→ **Work request**:
Whenever a line in the records below holds the string "down", copy it out.

→ **Extracted information**:

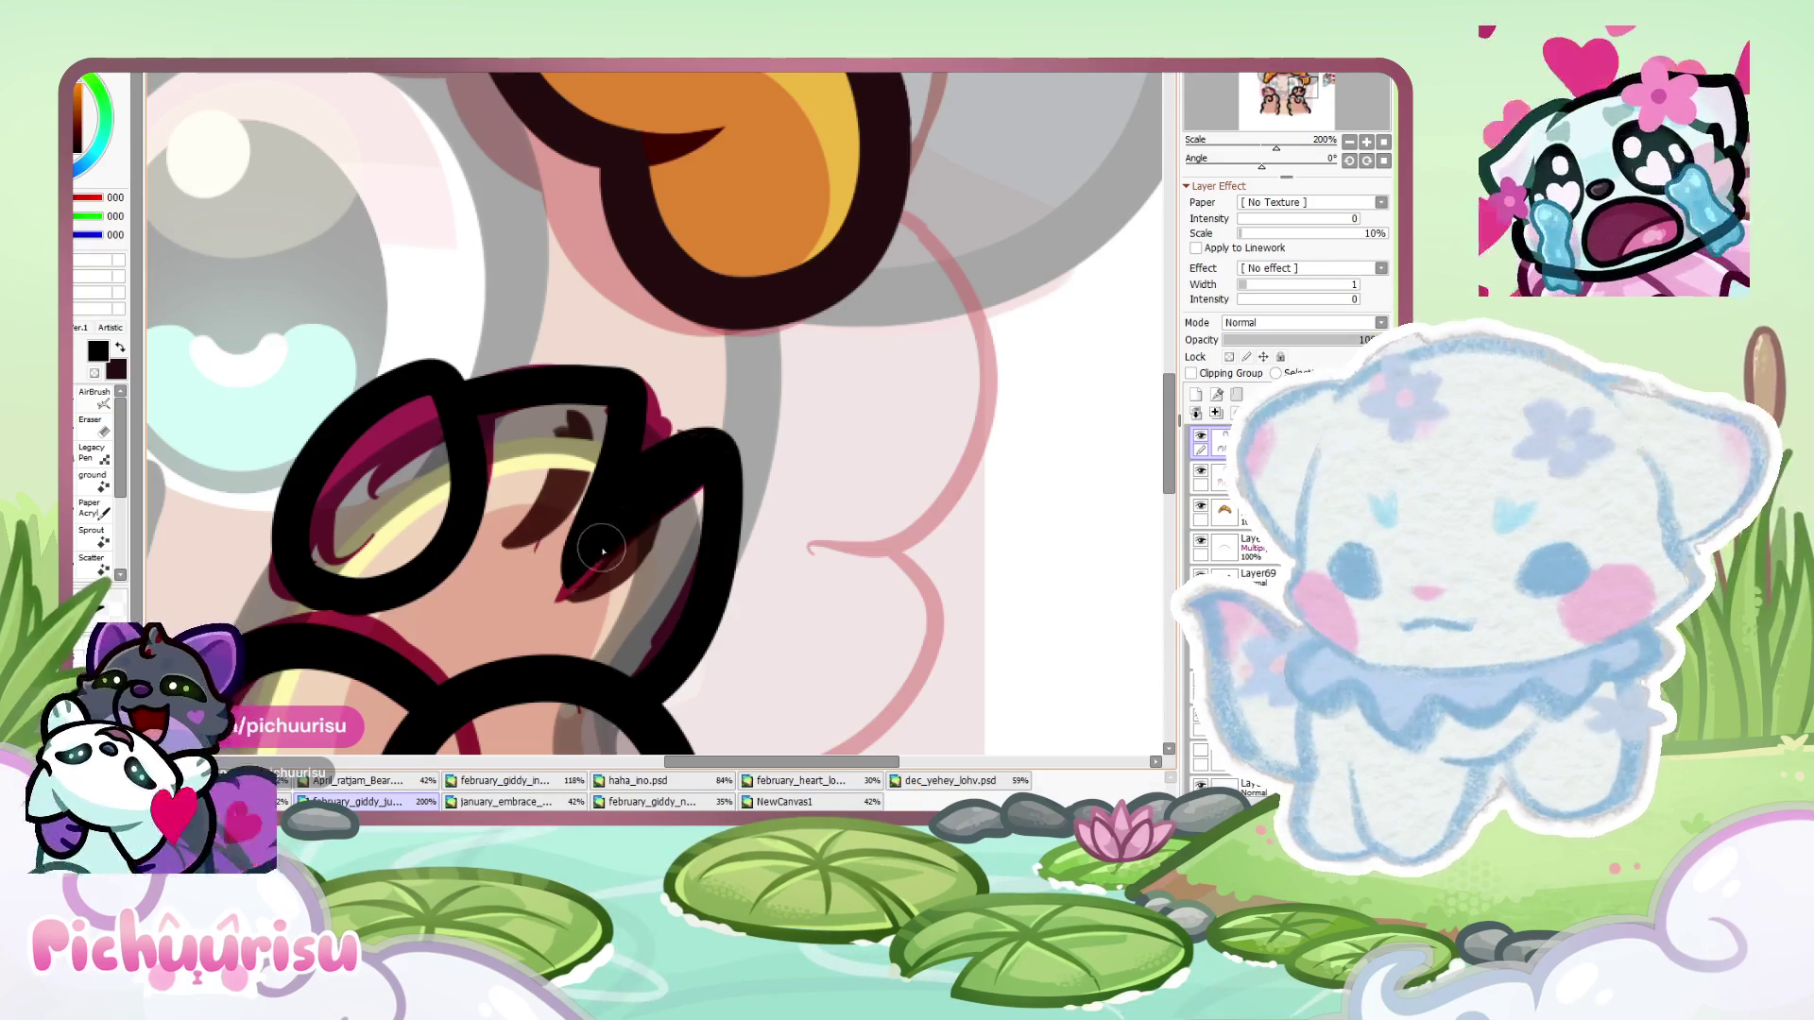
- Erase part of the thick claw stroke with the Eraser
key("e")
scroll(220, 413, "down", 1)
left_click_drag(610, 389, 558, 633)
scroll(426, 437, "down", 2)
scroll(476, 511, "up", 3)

→ **Solution below**:
scroll(220, 413, "down", 1)
scroll(426, 437, "down", 2)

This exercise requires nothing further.